Incidentally, to the people who pass me and complain about my light being too bright, sorry but I don't feel like riding in an unlit area with only a Knog Beetle light on the front of my bike (as seen on Mt Vernon last night) is a great idea. I try to shield it with my hand but sometimes you need both hands on the bars.

brendan
01-03-2011, 12:10 PM
Note that the magicshine light's mount (IIRC, copied from another bike light manufacturer) uses an o-ring to secure it against the handlebars. If that's where it's mounted, then you can do what I do (when I remember) which is to rotate it down toward the wheel when approaching oncoming cyclists/pedestrians in especially dark areas where it's going to be more blinding. I also run it on low full-time.

Brendan

OneEighth
01-04-2011, 08:19 AM
The Light and Motion Stella is a decent headlight. Unless you've got lots of clutter on your bar and stem, you should be able to mount the battery to the stem and the light just off center of the handlebar. Works on a helmet, too, as it is relatively light. The light swivels left to right on its base and has three settings: flashing, low, and high.

skreaminquadz
01-04-2011, 11:40 AM
Note that the magicshine light's mount (IIRC, copied from another bike light manufacturer) uses an o-ring to secure it against the handlebars. If that's where it's mounted, then you can do what I do (when I remember) which is to rotate it down toward the wheel when approaching oncoming cyclists/pedestrians in especially dark areas where it's going to be more blinding. I also run it on low full-time.

Brendan
Very true - I was able to easily tilt the light down when approaching someone. This also proved to be one of the more annoying things about the light. Due to how easy it was to move, it moved every time I hit a hole or bump in the road which required me to re-adjust the light.

Mykeru
01-04-2011, 02:39 PM
Exposure Joystick.

A little more money than you're talking about, but it is truly an amazing light.

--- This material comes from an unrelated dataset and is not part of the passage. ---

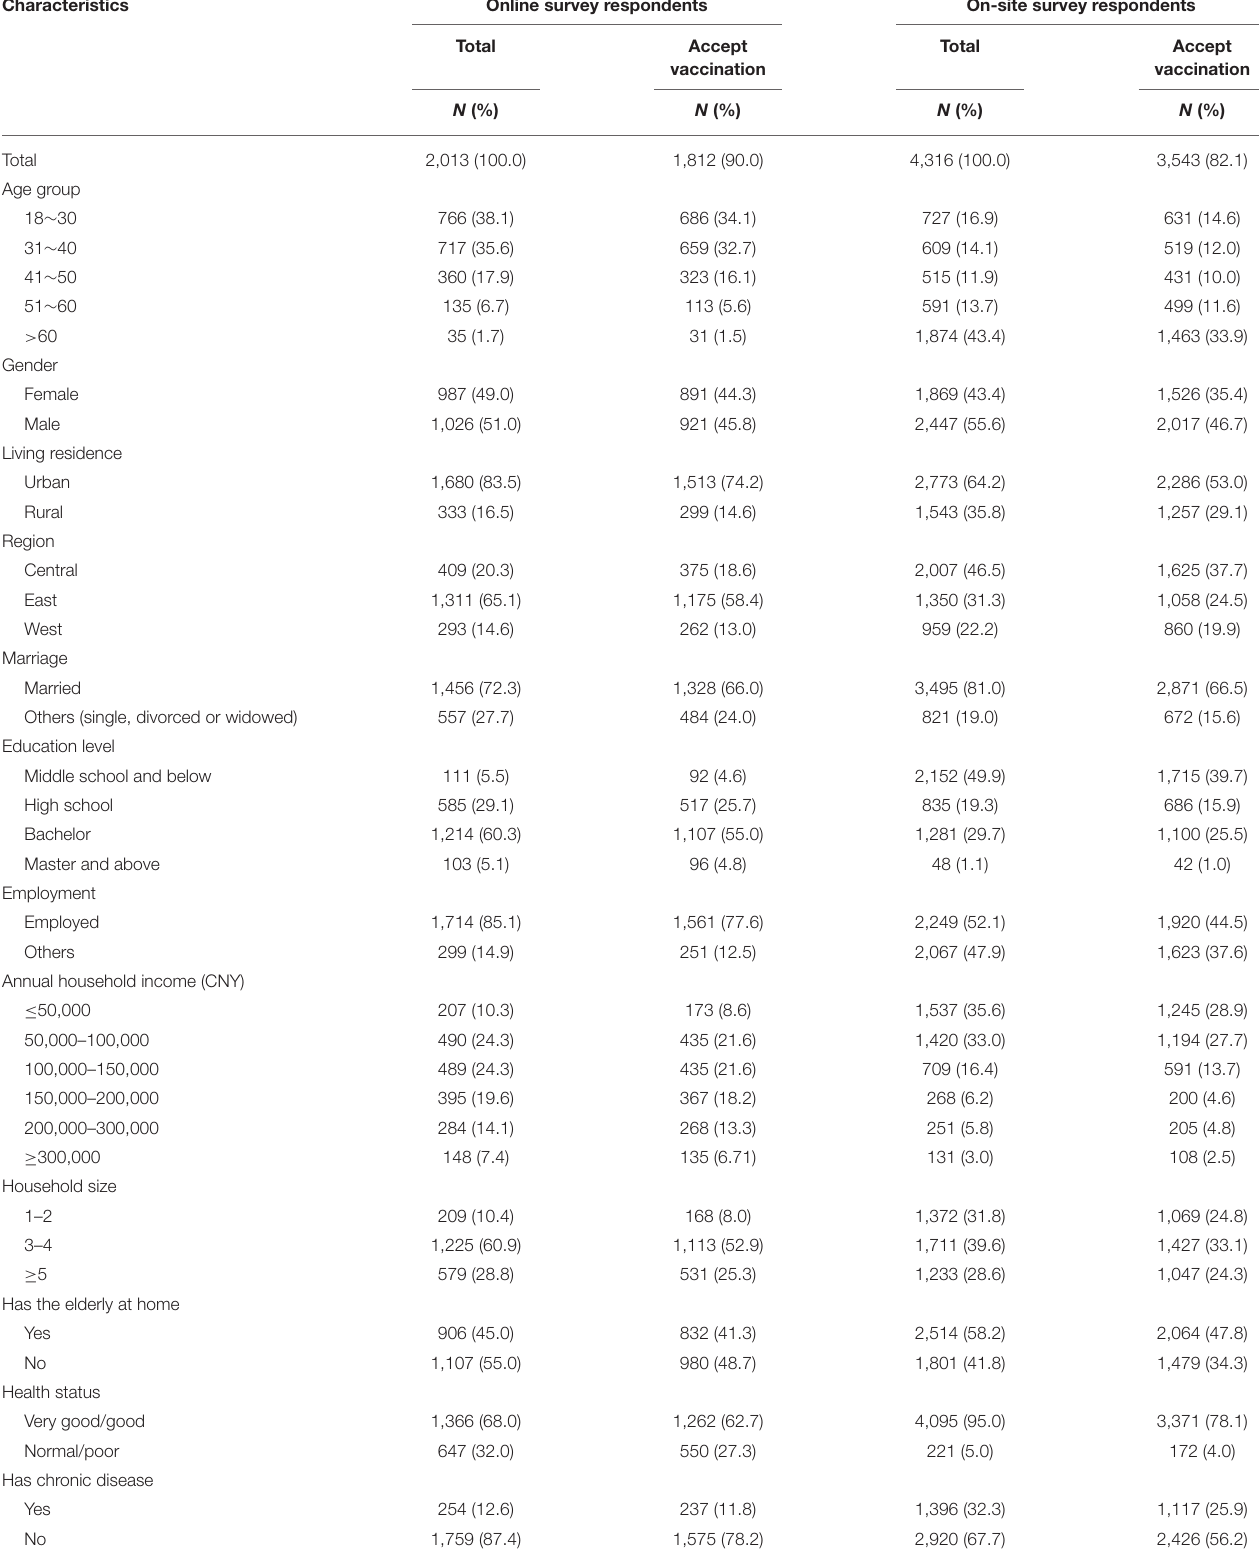
TABLE 1 | Characteristics of survey respondents and the number of respondents who accepted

http://exposurelightsusa.com/?gclid=CIGEqY7Gl6UCFQo65Qod2A2rJg

I wonder, if I bought an "exposure joystick" what that would appear as on my billing statement...

CCrew
01-04-2011, 05:52 PM
Might want to take a look at the Gemini lights.
http://gemini-lights.com/

Basically the Magicshine in a UL listed package without the associated battery recall.

I run Dinotte's, but they're substantially more than your stated pricing. Pretty much a standard that others are judged by. I think they come with a zombie killing certification too, they sure do piss off the ninja joggers! :)

Riley Casey
01-05-2011, 02:15 PM
I bike after dark in Silver Spring and NW DC on streets that are poorly lit and which are often raked by headlights intermittantly adding to the confusion. I have found that the only safe way to negotiate those streets is with a combination of handle bar and helmet lights with the handlebar light focused about 25 feet ahead and the helmet light about 12 feet ahead. Otherwise I run into potholes much more than I care to.

americancyclo
07-06-2011, 12:41 PM
I've had good luck using a helmet mounted Niterider minewt mini usb. About $100, but well worth it.

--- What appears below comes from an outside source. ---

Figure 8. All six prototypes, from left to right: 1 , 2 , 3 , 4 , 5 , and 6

I'll second this. For about $100 you get a solidly bright light that slips off and easily fits in your pocket. no extra batteries or cabling. I use this in the winter and recharge it by USB at my computer each day. It's done charging in 4 hours, and there's always a spare USB cable around. No special chargers or battery packs needed.

Greenbelt
07-06-2011, 01:36 PM
I bike after dark in Silver Spring and NW DC on streets that are poorly lit and which are often raked by headlights intermittantly adding to the confusion. I have found that the only safe way to negotiate those streets is with a combination of handle bar and helmet lights with the handlebar light focused about 25 feet ahead and the helmet light about 12 feet ahead. Otherwise I run into potholes much more than I care to.

Thanks, this is what I was thinking also for the trails. A bar-mounted light plus a helmet light so I could also scan more easily from side to side. Also appreciate the specific light suggestions on this thread very much.